Daniel Gros at WSJ asks the interesting question:
The real question is: Would a messy (and massive) default under which the country refuses to repay in full signify the end of the euro?
Yes and no.
A messy default would certainly end the ideal of the euro area as a club whose members are all equal and work toward a common goal, namely the stability of the common currency. Membership in such a club protects against financial problems, because members are supposed to behave well and help each other in case of unjustified speculative attacks. Although the EU Treaty says that members are not liable for each other’s public debt, there is an implicit political commitment, as we see right now, to provide emergency help.
The quid pro quo for this solidarity is of course the expectation that all members abide by certain standards, for example those embodied in the Stability and Growth Pact, that aim to limit budget deficits and debts. The continuing misreporting of fiscal data by Greece has already severely damaged this ideal. But the “club” could still be saved if Greece undertook a determined national effort to service its debt and avoid a messy default.
However, even a messy default by Greece alone would not necessarily mean the end of the euro area. The day after a formal default, Greek banks would no longer have access to the regular monetary policy operations of the European Central Bank. The ECB could no longer accept their collateral, Greek debt, which would immediately have less than junk status. The country would thus effectively cease to be part of the euro area. Its status would resemble that of Montenegro, which adopted the euro as legal tender without officially being a member of the single currency zone.
In Greece, following a messy default, euro notes and coins would still circulate in the economy, but one euro on a Greek bank account would no longer be automatically equivalent to one euro on a bank account elsewhere in the euro area, as Greek banks might immediately become insolvent and thus be shut out of the payment systems. Until Greek solvency has been re-established, the euro zone would thus de facto have lost one of its members—although the Greek Central Bank head would still sit on the Governing Council of the ECB, and the Greek finance minister would still be a member of the Euro Group, with his country’s normal voting powers intact.
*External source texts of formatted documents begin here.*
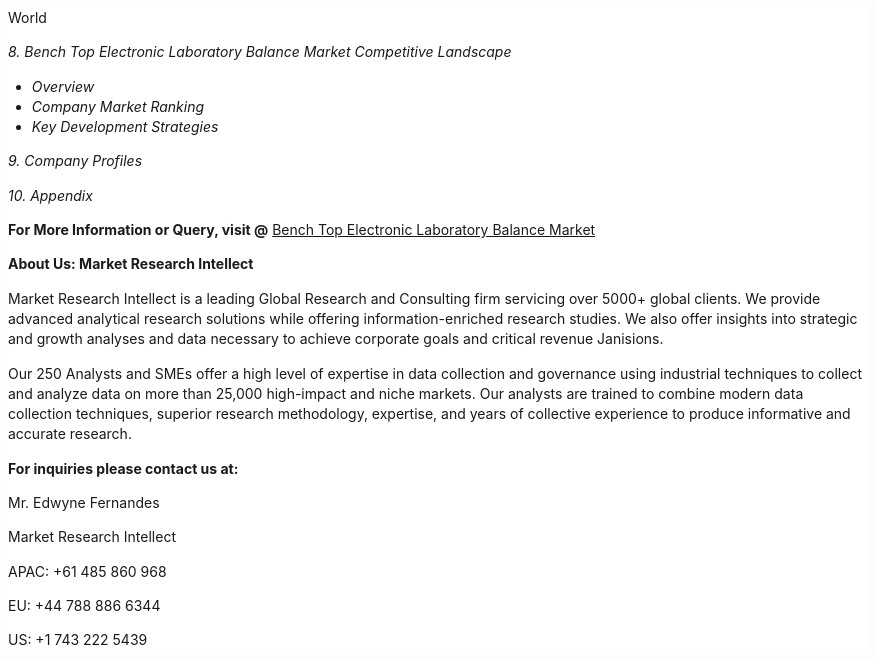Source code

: World</span></em></li></ul><p><em><span class="font-[700]">8. Bench Top Electronic Laboratory Balance Market Competitive Landscape</span></em></p><ul><li><em><span class="">Overview</span></em></li><li><em><span class="">Company Market Ranking</span></em></li><li><em><span class="">Key Development Strategies</span></em></li></ul><p><em><span class="font-[700]">9. Company Profiles</span></em></p><p><em><span class="font-[700]">10. Appendix</span></em></p><p><span class="font-[700]"><strong>For More Information or Query, visit&nbsp;@</strong>&nbsp;</span><span class="font-[700]"><a href="https://www.marketresearchintellect.com/product/global-bench-top-electronic-laboratory-balance-market-size-forecast/?utm_source=Linkedin&utm_medium=858" target="_blank" data-tracking-control-name="article-ssr-frontend-pulse_little-text-block" data-tracking-will-navigate="" data-test-link="">Bench Top Electronic Laboratory Balance Market</a></span></p><p><strong><span class="font-[700]">About Us: Market Research Intellect</span></strong></p><p><span class="">Market Research Intellect is a leading Global Research and Consulting firm servicing over 5000+ global clients. We provide advanced analytical research solutions while offering information-enriched research studies.&nbsp;</span>We also offer insights into strategic and growth analyses and data necessary to achieve corporate goals and critical revenue Janisions.</p><p><span class="">Our 250 Analysts and SMEs offer a high level of expertise in data collection and governance using industrial techniques to collect and analyze data on more than 25,000 high-impact and niche markets. Our analysts are trained to combine modern data collection techniques, superior research methodology, expertise, and years of collective experience to produce informative and accurate research.</span></p><p><strong>For inquiries please contact us at:</strong></p><p>Mr. Edwyne Fernandes</p><p>Market Research Intellect</p><p>APAC: +61 485 860 968</p><p>EU: +44 788 886 6344</p><p>US: +1 743 222 5439</p>
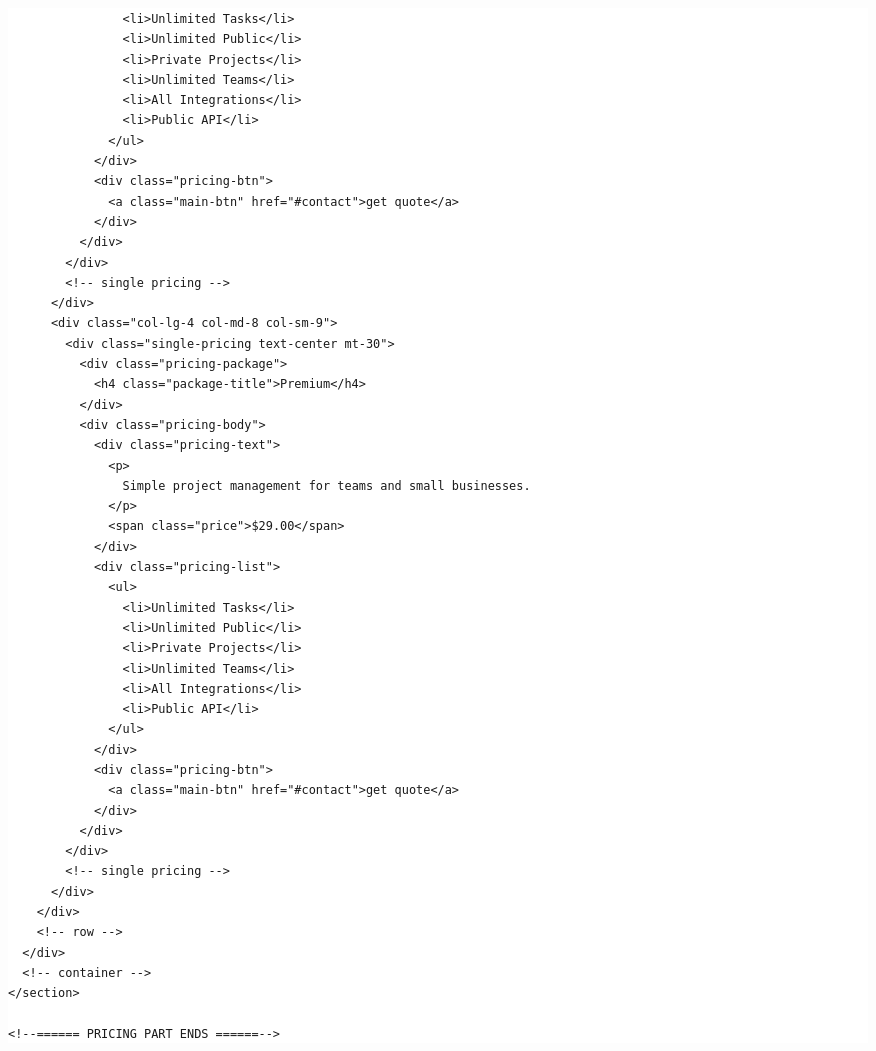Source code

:                     <li>Unlimited Tasks</li>
                    <li>Unlimited Public</li>
                    <li>Private Projects</li>
                    <li>Unlimited Teams</li>
                    <li>All Integrations</li>
                    <li>Public API</li>
                  </ul>
                </div>
                <div class="pricing-btn">
                  <a class="main-btn" href="#contact">get quote</a>
                </div>
              </div>
            </div>
            <!-- single pricing -->
          </div>
          <div class="col-lg-4 col-md-8 col-sm-9">
            <div class="single-pricing text-center mt-30">
              <div class="pricing-package">
                <h4 class="package-title">Premium</h4>
              </div>
              <div class="pricing-body">
                <div class="pricing-text">
                  <p>
                    Simple project management for teams and small businesses.
                  </p>
                  <span class="price">$29.00</span>
                </div>
                <div class="pricing-list">
                  <ul>
                    <li>Unlimited Tasks</li>
                    <li>Unlimited Public</li>
                    <li>Private Projects</li>
                    <li>Unlimited Teams</li>
                    <li>All Integrations</li>
                    <li>Public API</li>
                  </ul>
                </div>
                <div class="pricing-btn">
                  <a class="main-btn" href="#contact">get quote</a>
                </div>
              </div>
            </div>
            <!-- single pricing -->
          </div>
        </div>
        <!-- row -->
      </div>
      <!-- container -->
    </section>

    <!--====== PRICING PART ENDS ======-->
The Greek economy would collapse, but the impact on the rest of the single currency zone should be minor, given that the country represents only about 2% of the euro area’s GDP and is not home to any systemically relevant financial institution.
In many ways, a Greek default would leave the euro zone in better shape. Its institutions would probably be strengthened, because it would have become clear that the framework is strong enough to withstand the failure of one of its members. Tolerance toward deficit violations and inaccurate reporting would be much reduced. The club would have been transformed into a federation whose peripheral components can be told to “get lost,” so to speak. As a result, majority voting would tend to replace consensus as the normal way of decision-making.
The potential monkey wrench is contagion. The main reason Germany is now agreeing to accelerate the Greek bailout package is that tension on Spanish financial markets has arisen over the past several days. In contrast to Greece and Portugal, Spain (and even more so Italy) are indeed “too big to fail.”
Will contagion prove fatal? The fundamentals of Spain and Italy, especially their self-financing capacities, are much stronger than in Greece and Portugal. Moreover, neither Spain nor Italy would gain much from a default, since most of their public debt is held by their own citizens. A default would thus not lower the foreign debt of the country. For Greece, by contrast, 90% of all public debt is held by foreigners, who could be expropriated by a default.
However, markets can at times be irrational. The real test of the euro area is thus not Greece, but whether it can protect members that do not have an insolvency problem from speculative attacks.
The signals are so far mixed. After an initial bout of generalized nervousness in February, when it first became clear that the second leg of the financial crisis could imply sovereign default, financial markets have increasingly differentiated among the weaker members of the euro area. Risk premia have tended to move together in the same direction, but with completely different orders of magnitude. The spreads on Spanish bonds have increased, but they remain less than one third of those of Greece, with Italy even lower.
The fate of euro is not being decided in Athens, but in Madrid and Rome.